If  you blinked, you may have missed seeing the latest version of [title of show] at Playhouse Square’s small theater, The Helen. Directed by Victoria Bussert with Matthew Webb as music director, it featured Baldwin Wallace musical theater students. There were only four shows (April 25—27).

The now-classic musical premiered in 2008 at New York City’s Lyceum Theatre with creators Hunter Bell (book), Jeff Bowen (music and lyrics), Susan Blackwell, and Heidi Blickenstaff playing themselves.

Saturday night’s performance offered an engrossing dramatization of the stress, uncertainty, and yearning for acceptance that writers (and other creators, to be fair) deal with every time they strive to complete a play (or a novel or-—anything, even a review).

The lively cast of four — I saw the “Bell Cast” (Jake Van Eycken as Jeff; Nic Rhew as Hunter, Eileen Brady as Susan, and Avery Fahey as Heidi) — all sang, danced, and debated with attractive conviction as they encouraged, doubted, and — hooray! — finally succeeded in completing a play to submit to a competition.
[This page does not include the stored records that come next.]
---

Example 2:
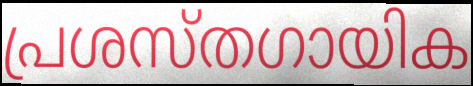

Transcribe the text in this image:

പ്രശസ്തഗായിക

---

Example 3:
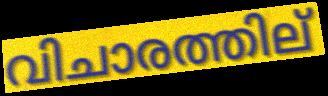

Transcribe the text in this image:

വിചാരത്തില്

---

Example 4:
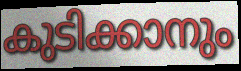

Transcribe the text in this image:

കുടിക്കാനും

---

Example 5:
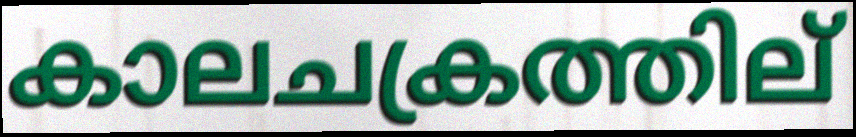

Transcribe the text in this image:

കാലചക്രത്തില്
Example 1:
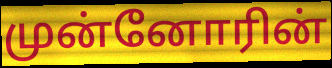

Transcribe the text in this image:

முன்னோரின்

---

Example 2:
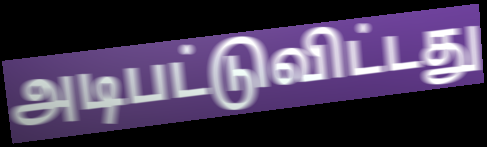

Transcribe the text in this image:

அடிபட்டுவிட்டது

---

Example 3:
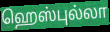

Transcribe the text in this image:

ஹெஸ்புல்லா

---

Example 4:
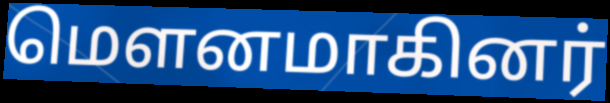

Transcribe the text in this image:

மௌனமாகினர்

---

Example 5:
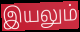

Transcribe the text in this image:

இயலும்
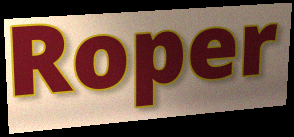
Roper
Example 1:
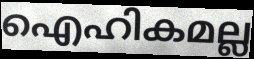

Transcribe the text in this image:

ഐഹികമല്ല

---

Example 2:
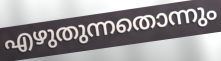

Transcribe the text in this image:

എഴുതുന്നതൊന്നും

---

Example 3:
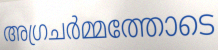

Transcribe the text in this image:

അഗ്രചർമ്മത്തോടെ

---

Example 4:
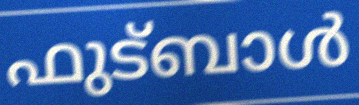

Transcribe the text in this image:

ഫുട്ബാൾ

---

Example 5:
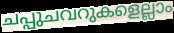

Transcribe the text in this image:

ചപ്പുചവറുകളെല്ലാം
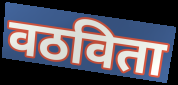
वठविता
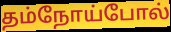
தம்நோய்போல்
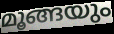
മൂങ്ങയും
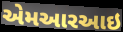
એમઆરઆઇ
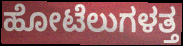
ಹೋಟೆಲುಗಳತ್ತ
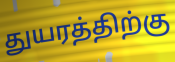
துயரத்திற்கு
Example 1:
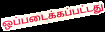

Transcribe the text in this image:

ஒப்படைக்கப்பட்டது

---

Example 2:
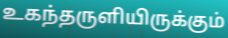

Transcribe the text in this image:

உகந்தருளியிருக்கும்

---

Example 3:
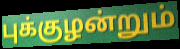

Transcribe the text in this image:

புக்குழன்றும்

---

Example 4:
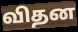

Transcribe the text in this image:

விதன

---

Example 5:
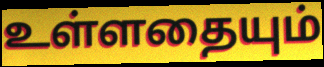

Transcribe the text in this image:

உள்ளதையும்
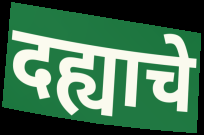
दह्याचे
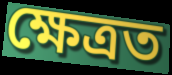
ক্ষেত্ৰত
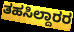
ತಹಸಿಲ್ದಾರರ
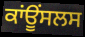
ਕਾਂਊਂਸਲਸ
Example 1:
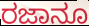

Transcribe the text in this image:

ರಜಾನೂ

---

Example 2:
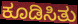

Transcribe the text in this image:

ಕೂಡಿಸಿತು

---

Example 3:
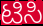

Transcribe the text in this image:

ಟಿಸಿ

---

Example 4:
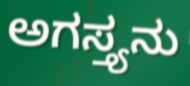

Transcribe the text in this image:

ಅಗಸ್ತ್ಯನು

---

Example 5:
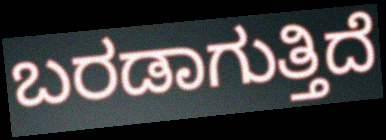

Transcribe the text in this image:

ಬರಡಾಗುತ್ತಿದೆ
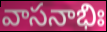
వాసనాభిః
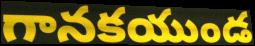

At the end, they had to wonder (since it described their lives writing a play) “Where do we stop?”

The closing anthem sung by the whole cast, “Nine People’s Favorite Thing,” provided the perfect answer as they agreed they would rather “be nine people’s favorite thing/ Than a hundred people’s ninth favorite thing.”

Bottom Line: [title of show] still inspires as it gives emerging stars a place to shine.